-- Extrait à examiner --
···
Vous avez lancé un site de production d'insectes, Micronutris, à Saint-Orens, près de Toulouse, à la fin de l’année 2012. En quoi consiste-t-il ?

Micronutris est le premier site, en Europe, de production et de commercialisation d'insectes destiné à l'alimentation humaine. Nous y élevons des vers de farine et des grillons domestiques, deux espèces particulièrement nutritives et connues du grand public. D'ici trois mois, nous comptons produire deux tonnes d'insectes par mois. L'idée, ce n'est pas forcément de manger des crickets ou des grillons tels quels, mais de les cacher dans des aliments, comme on peut le faire avec le poisson pané. Par exemple, nous sommes en train de développer une barre énergétique -qui ressemblera à une barre de céréales classique- élaborée à partir de farine d'insectes. On devrait la retrouver dans les rayons des supermarchés d'ici neuf mois. Nous fabriquons déjà des chocolats à base d'insectes.
···
-- Liste fournie --
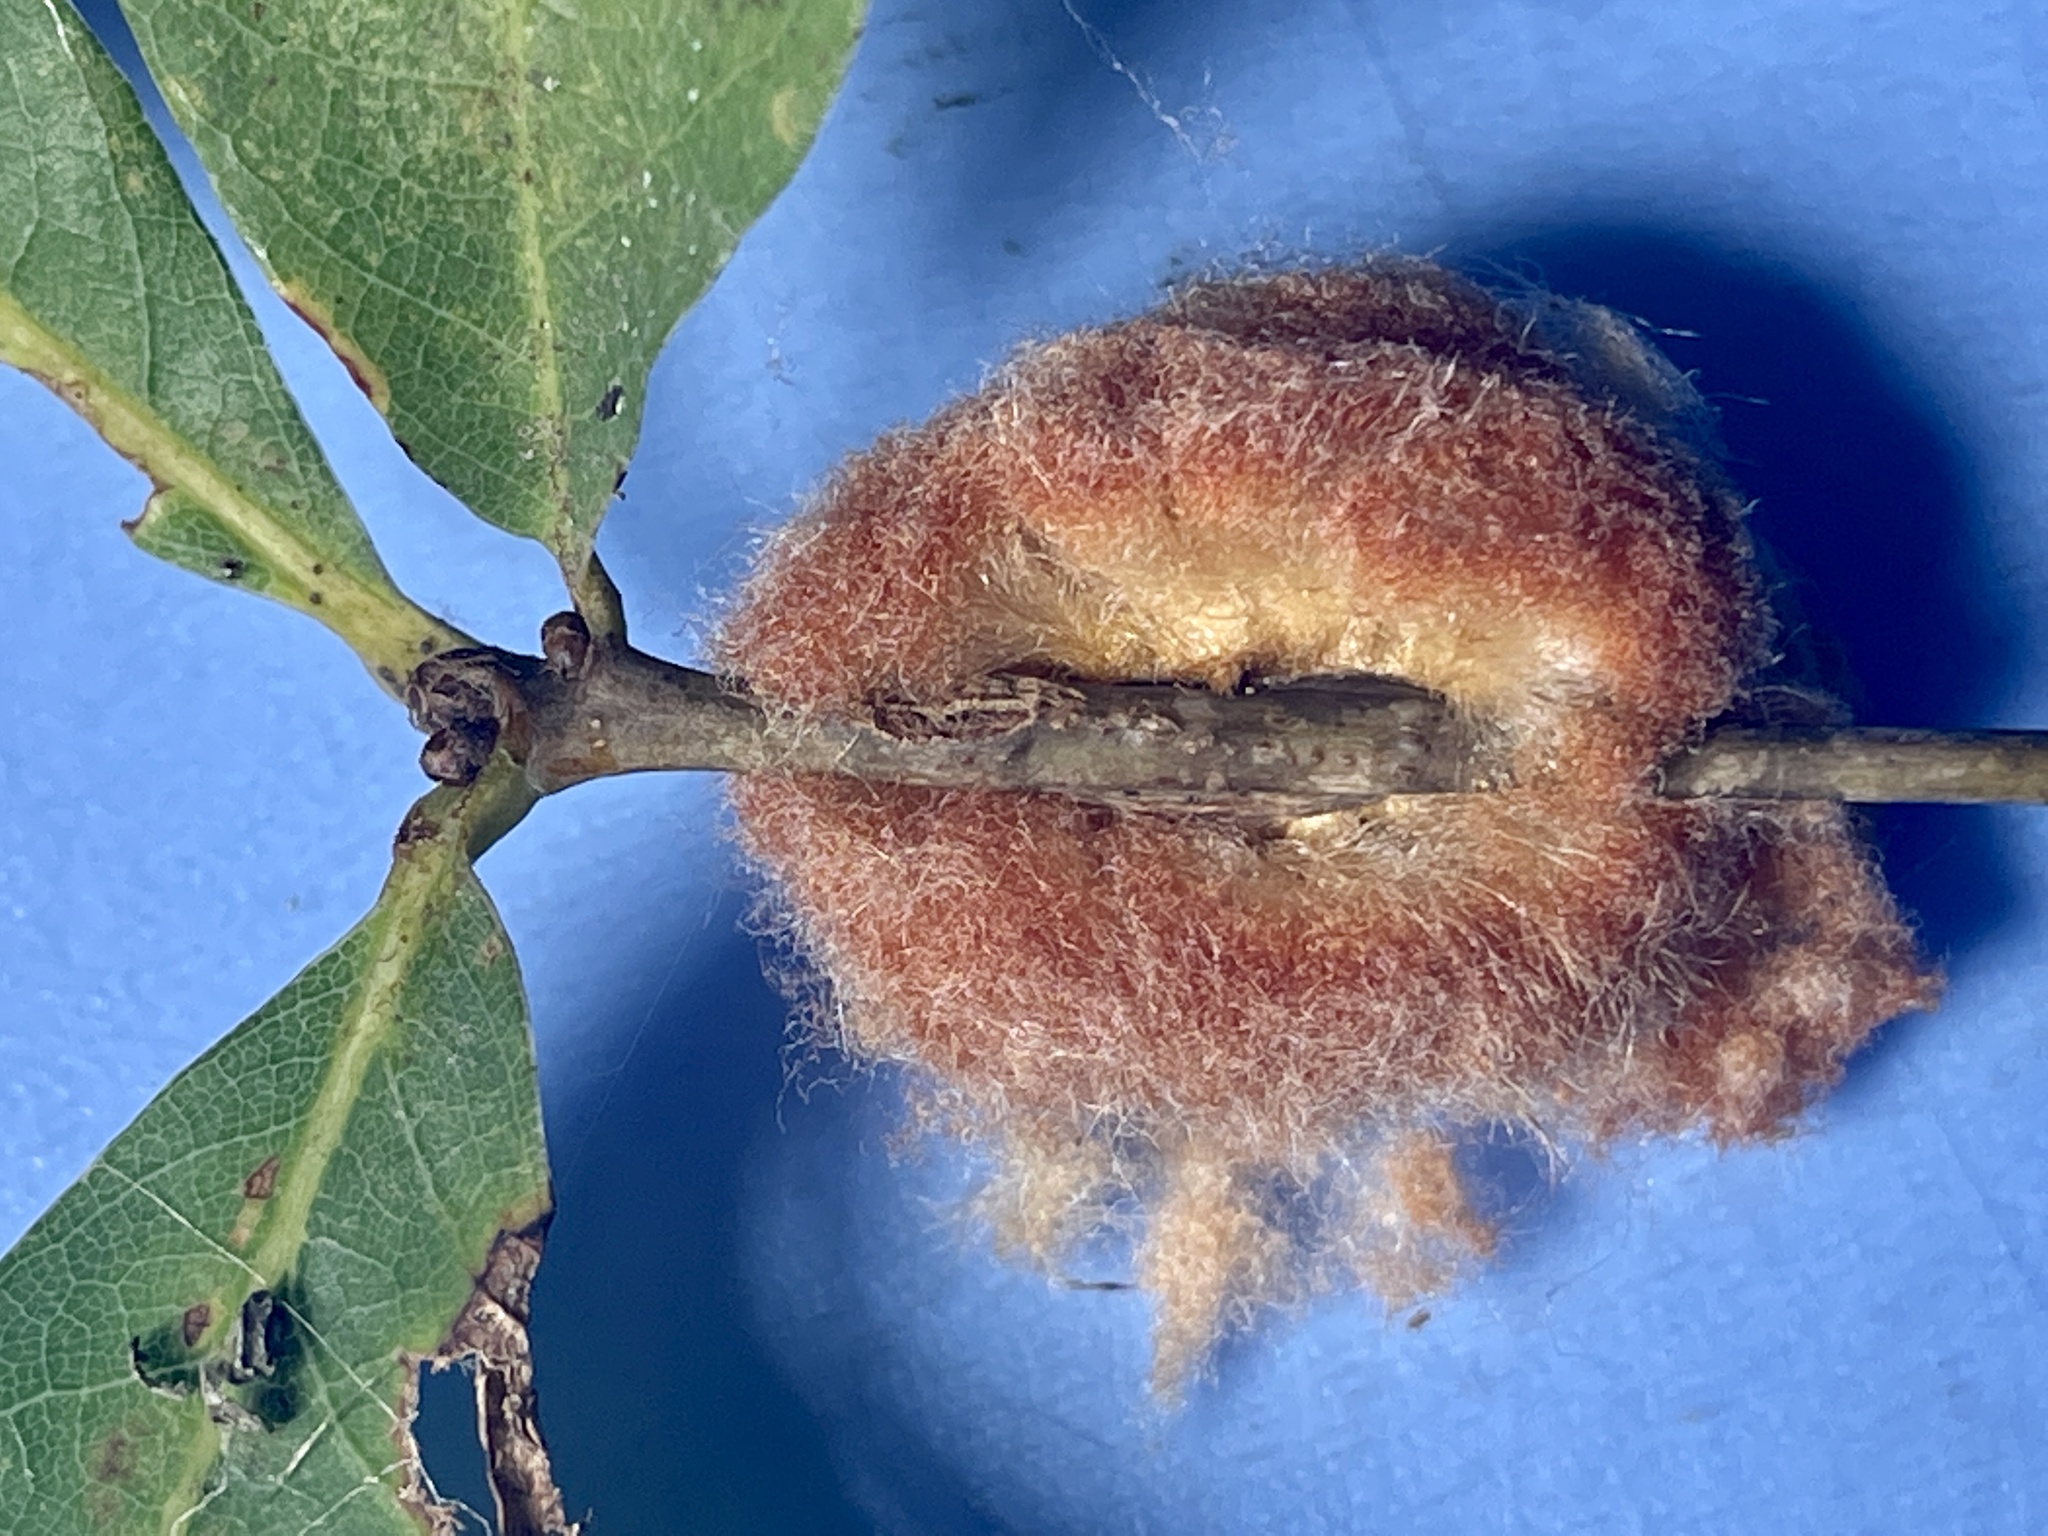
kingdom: Animalia
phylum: Arthropoda
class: Insecta
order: Hymenoptera
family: Cynipidae
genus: Andricus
···
-- Consigne A --
Reproduisez mot pour mot le passage de l'extrait sur Micronutris qui va de « Micronutris est le » à « à base d'insectes. ».
-- Consigne B --
Réécrivez sous forme de liste le paragraphe de l'extrait sur Micronutris qui commence par « Micronutris est le premier site », en conservant ses faits principaux.

-- Réponse A --
Micronutris est le premier site, en Europe, de production et de commercialisation d'insectes destiné à l'alimentation humaine. Nous y élevons des vers de farine et des grillons domestiques, deux espèces particulièrement nutritives et connues du grand public. D'ici trois mois, nous comptons produire deux tonnes d'insectes par mois. L'idée, ce n'est pas forcément de manger des crickets ou des grillons tels quels, mais de les cacher dans des aliments, comme on peut le faire avec le poisson pané. Par exemple, nous sommes en train de développer une barre énergétique -qui ressemblera à une barre de céréales classique- élaborée à partir de farine d'insectes. On devrait la retrouver dans les rayons des supermarchés d'ici neuf mois. Nous fabriquons déjà des chocolats à base d'insectes.

-- Réponse B --
- Micronutris est le premier site européen de production et de commercialisation d'insectes destinés à l'alimentation humaine.
- On y élève des vers de farine et des grillons domestiques, deux espèces très nutritives et connues du grand public.
- L'objectif est de produire deux tonnes d'insectes par mois d'ici trois mois.
- L'idée est surtout de cacher les insectes dans des aliments, comme on le fait avec le poisson pané.
- Une barre énergétique à base de farine d'insectes, semblable à une barre de céréales classique, est en cours de développement et devrait arriver en supermarché d'ici neuf mois.
- Des chocolats à base d'insectes sont déjà fabriqués.